The Fascinating True Story Behind Elisabeth Moss's New Movie About Abortion

A day after Elisabeth Moss won an Emmy for her work in The Handmaid's Tale, we learned that she will be starring in another project focused on women's rights. Her upcoming movie Call Jane is based on the story of an underground network of women who provided abortions in the 1960s. The film is being directed by Simon Curtis (My Week With Marilyn) and production is set to begin in early 2018. Here's what to know about the remarkable true story of — and real women behind — the Jane Collective.

Abortion in the 1960s

Before the Supreme Court cast its historic vote on Roe v. Wade in 1973, abortion had long been illegal in the United States. The procedure was officially criminalized around 1880. According to Leslie Reagan, an expert on the history of abortion, this was the result not just of a moral stance on abortion and concern about its health risks, but also part of a broader political effort to limit a budding women's rights movement.

Of course, the law did not deter women from seeking abortions — but it did make the procedure less safe. Abortions were performed in secret, oftentimes without the aid of a doctor or nurse. In the 1930s, the Great Depression led increasing numbers of women to seek illegal, and hence often risky, abortions in an effort to cope with dire economic conditions.

In the 1950s and '60s, the Guttmacher Institute estimates that between 200,000 and 1.2 million illegal abortions took place, accounting for at least 18 percent of pregnancy-related deaths during those years. Low-income women and women of color were the most affected, being the least likely to have the resources to pay for a safe operation or the ability to travel to other countries where abortion was legal. As author Patricia G. Miller has written in her book The Worst of Times, complications from botched or self-inflicted abortions were so common that most major hospitals had a "septic abortion ward."

How the Jane Collective Was Created

The Jane Collective was founded in 1969 and was active until abortion was legalized in 1973. In 1965, Heather Booth, a student at the University of Chicago, learned that a friend's sister was pregnant and "nearly suicidal." Booth successfully found a doctor who would be willing to perform an abortion. She was subsequently flooded with so many similar pleas for help that she decided to get organized with other women in Chicago and founded the Abortion Counseling Service of Women's Liberation in 1969. The group gained the code name "Jane" in underground circles and eventually grew to have around 100 members.

Initially, after offering abortion counseling, the Jane Collective secretly brought women to a safe house — sometimes even blindfolding the patients to ensure anonymity — where a doctor performed the procedure in safe conditions. Eventually, a small number of its members learned how to perform abortions themselves, which gave them more freedom and enabled them to keep costs down for the patients. One of the members, Laura Kaplan, has written that the group helped more than 10,000 women during its existence.

In 1972, seven members of the Jane Collective were arrested after a raid by law enforcement. They were indicted, but the charges were dropped after Roe v. Wade was decided by the Supreme Court. Once abortion became legal, the group disbanded, its services no longer needed. Heather Booth continues to work as a political activist to this day.

In 1998, a documentary was made about the Jane Collective, and another feature film about the group, the indie Ask For Jane, reportedly began production in New York this Summer.

Why This Story Matters Today

Although abortion has been legal in the United States for more than four decades and the Supreme Court overturning Roe v.
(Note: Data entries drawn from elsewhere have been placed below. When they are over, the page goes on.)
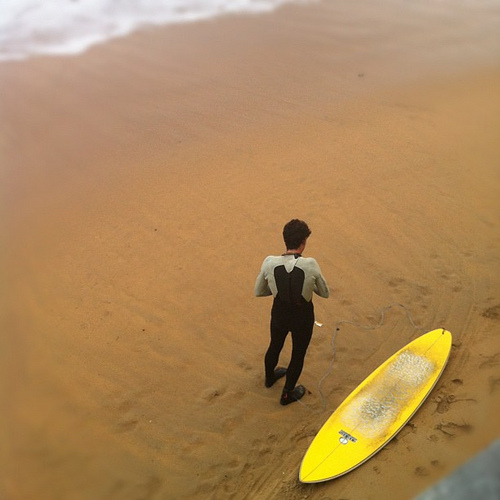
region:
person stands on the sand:
[233, 207, 340, 411]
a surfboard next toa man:
[288, 317, 465, 489]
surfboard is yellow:
[274, 317, 497, 488]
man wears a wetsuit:
[238, 203, 345, 412]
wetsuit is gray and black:
[247, 253, 337, 395]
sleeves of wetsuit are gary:
[247, 248, 334, 310]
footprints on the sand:
[418, 381, 486, 463]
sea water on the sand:
[6, 0, 296, 67]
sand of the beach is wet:
[0, 53, 483, 459]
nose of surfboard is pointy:
[279, 428, 362, 490]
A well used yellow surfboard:
[291, 311, 465, 491]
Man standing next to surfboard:
[233, 203, 472, 499]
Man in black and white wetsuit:
[246, 213, 333, 419]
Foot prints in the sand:
[196, 370, 491, 463]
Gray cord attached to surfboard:
[321, 306, 458, 410]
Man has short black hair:
[280, 218, 318, 254]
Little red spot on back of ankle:
[278, 389, 291, 406]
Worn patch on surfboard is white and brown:
[321, 346, 435, 441]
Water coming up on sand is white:
[6, 3, 275, 53]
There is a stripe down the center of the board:
[305, 321, 454, 495]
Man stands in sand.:
[242, 215, 333, 410]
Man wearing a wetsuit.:
[244, 249, 335, 406]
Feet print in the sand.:
[431, 386, 468, 475]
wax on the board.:
[342, 341, 436, 444]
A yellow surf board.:
[296, 306, 488, 499]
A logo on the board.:
[334, 426, 360, 452]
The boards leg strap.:
[336, 291, 445, 340]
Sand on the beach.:
[285, 96, 426, 192]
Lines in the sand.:
[264, 451, 302, 499]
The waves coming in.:
[26, 9, 259, 89]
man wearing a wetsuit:
[250, 211, 343, 388]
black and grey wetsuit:
[262, 246, 326, 423]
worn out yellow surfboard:
[325, 317, 455, 476]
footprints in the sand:
[197, 424, 287, 499]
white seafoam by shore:
[33, 7, 127, 52]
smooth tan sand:
[81, 60, 243, 154]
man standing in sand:
[256, 213, 326, 403]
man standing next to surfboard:
[247, 227, 442, 489]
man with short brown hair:
[263, 214, 315, 417]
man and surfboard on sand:
[264, 211, 449, 475]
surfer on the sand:
[237, 200, 340, 407]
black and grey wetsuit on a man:
[252, 252, 329, 403]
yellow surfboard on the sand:
[297, 308, 467, 488]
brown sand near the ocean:
[37, 152, 208, 426]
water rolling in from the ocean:
[4, 3, 273, 65]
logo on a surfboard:
[333, 427, 360, 448]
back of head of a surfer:
[271, 206, 318, 256]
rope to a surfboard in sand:
[314, 295, 451, 364]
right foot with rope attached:
[277, 380, 310, 409]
Wade is highly unlikely, access to the procedure has been greatly limited due to a wave of state-level legislation in recent yeas. Conservative politicians continue to work to make it harder for women in certain states to find a doctor or facility that performs abortions. Texas is one of the worst offenders. In 2013, the state instituted a law that required doctors in abortion clinics to have hospital privileges and for clinics to follow unrealistic and often prohibitively costly hospital-level standards, which forced half of the state's 40 clinics to shut down. Although the law was overturned by the Supreme Court in 2016, Republicans in Texas are now pursuing other paths to restrict abortion, such as trying to pass a bill that would revoke most abortion doctors' medical licenses.
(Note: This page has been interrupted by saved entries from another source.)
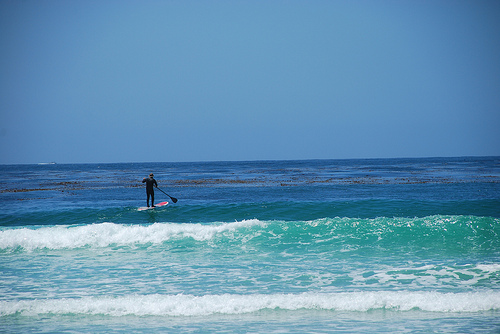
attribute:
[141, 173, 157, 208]
man — paddle boarding, alone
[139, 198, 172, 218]
board — white, red, partial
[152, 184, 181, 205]
paddle — black, partial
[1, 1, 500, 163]
sky — clear, blue, partial, bright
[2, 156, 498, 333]
ocean — blue, lapping on shore, partial, wave rippled, aqua colored, calm, green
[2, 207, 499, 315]
wave — crashing down, beginning to crest, small, swelling, partial, tipped, edged, coming forward, crashing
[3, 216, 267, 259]
sea foam — white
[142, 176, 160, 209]
wet suit — black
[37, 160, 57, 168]
boat — in the distance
Meanwhile, on a national level, President Donald Trump has suggested women should be "punished" for abortions and signed legislation in April to cut funding to Planned Parenthood, one of the largest providers of women's health care in the country. Trump's budget also proposes to cut all federal funding to the organization.

These actions by state politicians and the federal government to limit access to abortion reveal how fragile the rights guaranteed by Roe v. Wade remain. Now is a fitting time to commemorate the true story of the Jane Collective with a film — both as a reminder of how things used to be and as a reminder that the fight for agency over our own bodies is far from won.